Thursday, July 30, 2009
El-Erian, When Markets Collide
Mohamed El-Erian’s When Markets Collide: Investment Strategies for the Age of Global Economic Change (McGraw-Hill, 2008) achieved best seller status and won prestigious awards despite mixed reader reaction. I’m not going to weigh in on the merits of the book because, if I did, it would be “on the one hand, on the other hand, on the third hand” dithering best reserved for economists. Rather, I’m going to take a different tack, focusing on one point that caught my attention when I first read the book. El-Erian’s prose may be turgid, but I think he highlights a potentially fertile area for increased investment returns.

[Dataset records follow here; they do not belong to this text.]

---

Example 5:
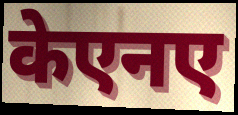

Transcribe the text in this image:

केएनए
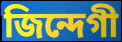
জিন্দেগী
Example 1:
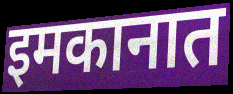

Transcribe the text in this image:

इमकानात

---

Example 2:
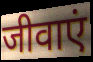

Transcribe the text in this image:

जीवाएं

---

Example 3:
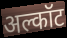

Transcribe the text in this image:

Rather than diversifying simply by using asset classes—a method that has seen some deterioration in results of late, he suggests starting with “the risk factors that give rise to investment returns over time.” He continues: “The ideal situation is to come up with a small set (three to five) of distinct (and ideally orthogonal) risk factors that command a risk premium. The next step is to assess the stability of the factors and how they can be best captured through the use of tradable instruments.” (p. 233)

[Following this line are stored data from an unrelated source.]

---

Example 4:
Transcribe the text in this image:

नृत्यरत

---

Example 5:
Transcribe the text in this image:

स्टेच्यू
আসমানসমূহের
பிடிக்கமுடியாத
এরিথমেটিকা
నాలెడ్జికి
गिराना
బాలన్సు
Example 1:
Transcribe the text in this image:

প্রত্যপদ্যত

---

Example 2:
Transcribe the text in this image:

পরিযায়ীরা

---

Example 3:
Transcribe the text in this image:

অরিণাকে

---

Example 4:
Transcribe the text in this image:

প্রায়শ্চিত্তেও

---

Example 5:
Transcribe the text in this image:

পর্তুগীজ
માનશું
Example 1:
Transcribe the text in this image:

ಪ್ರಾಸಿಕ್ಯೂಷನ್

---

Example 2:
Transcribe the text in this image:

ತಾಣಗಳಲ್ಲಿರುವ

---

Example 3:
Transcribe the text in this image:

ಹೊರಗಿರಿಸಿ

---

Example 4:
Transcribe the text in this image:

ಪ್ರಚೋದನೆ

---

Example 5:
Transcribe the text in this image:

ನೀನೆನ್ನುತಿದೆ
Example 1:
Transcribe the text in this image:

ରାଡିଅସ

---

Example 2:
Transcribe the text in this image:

I’m certainly no match for the experts at Harvard Management Company or PIMCO, and even they have found it hard to execute this game plan. But they set a high bar for themselves because they want their solutions to be quantifiable and optimizable (and we all know that they demand much more mathematical and statistical rigor than standard backtesting programs provide). I assume they want to build on the work of such academics as Fama and French—for instance, their 1992 paper “Common Risk Factors in the Returns on Stocks and Bonds,” which is not exactly bedtime reading.
So let’s try to dumb down the idea a bit. Where can the independent trader or investor earn risk premia? Some argue that using two systems, one trend following and the other mean reverting, is an answer, but I’m not convinced that this is the brightest idea. The trader earns risk premia on the one hand and loses it on the other. Think back to Einhorn’s argument against pairs trading; though not exactly analogous, the general point carries over. So let’s move on. One fairly sophisticated possibility is to look at the signal-to-noise ratio of an instrument. (Refer back to my review of Drobny’s Inside the House of Money for a little more insight into this trading hypothesis.) Another possibility is to exploit volatility risk; there are many strategies appropriate here, for the most part involving the use of options. Overnight risk is another area worthy of exploration, possibly as part of a multi-timeframe trading program. The list is bounded only by one’s imagination.
Whatever the hypothesis, the trader or investor must backtest it to determine whether, if we believe that history repeats itself or at least rhymes, it has any merit and, if so, on what markets it’s most successful. A strategy that works on currencies, for example, may provide no edge when applied to stock indices. And, of course, it always bears repeating that it is nothing short of suicidal to take on risk that’s too large for the size of the portfolio.
Ideally, the trader or investor will end up with three to five distinct, uncorrelated strategies that, when combined, will outperform any single strategy as well as any appropriate benchmarks. Some money managers claim to do this, but I’m certainly not touting their wares. I’m a Connecticut Yankee, a do-it-yourselfer by inclination. What I’m suggesting is that experienced traders or investors seek to develop a few trading strategies that fall well within their psychological comfort zone and their risk profile and that, when pursued simultaneously, have the potential to outperform the standard benchmarks and the more finely tuned benchmarks. A little outperformance here, a little outperformance there, it all adds up.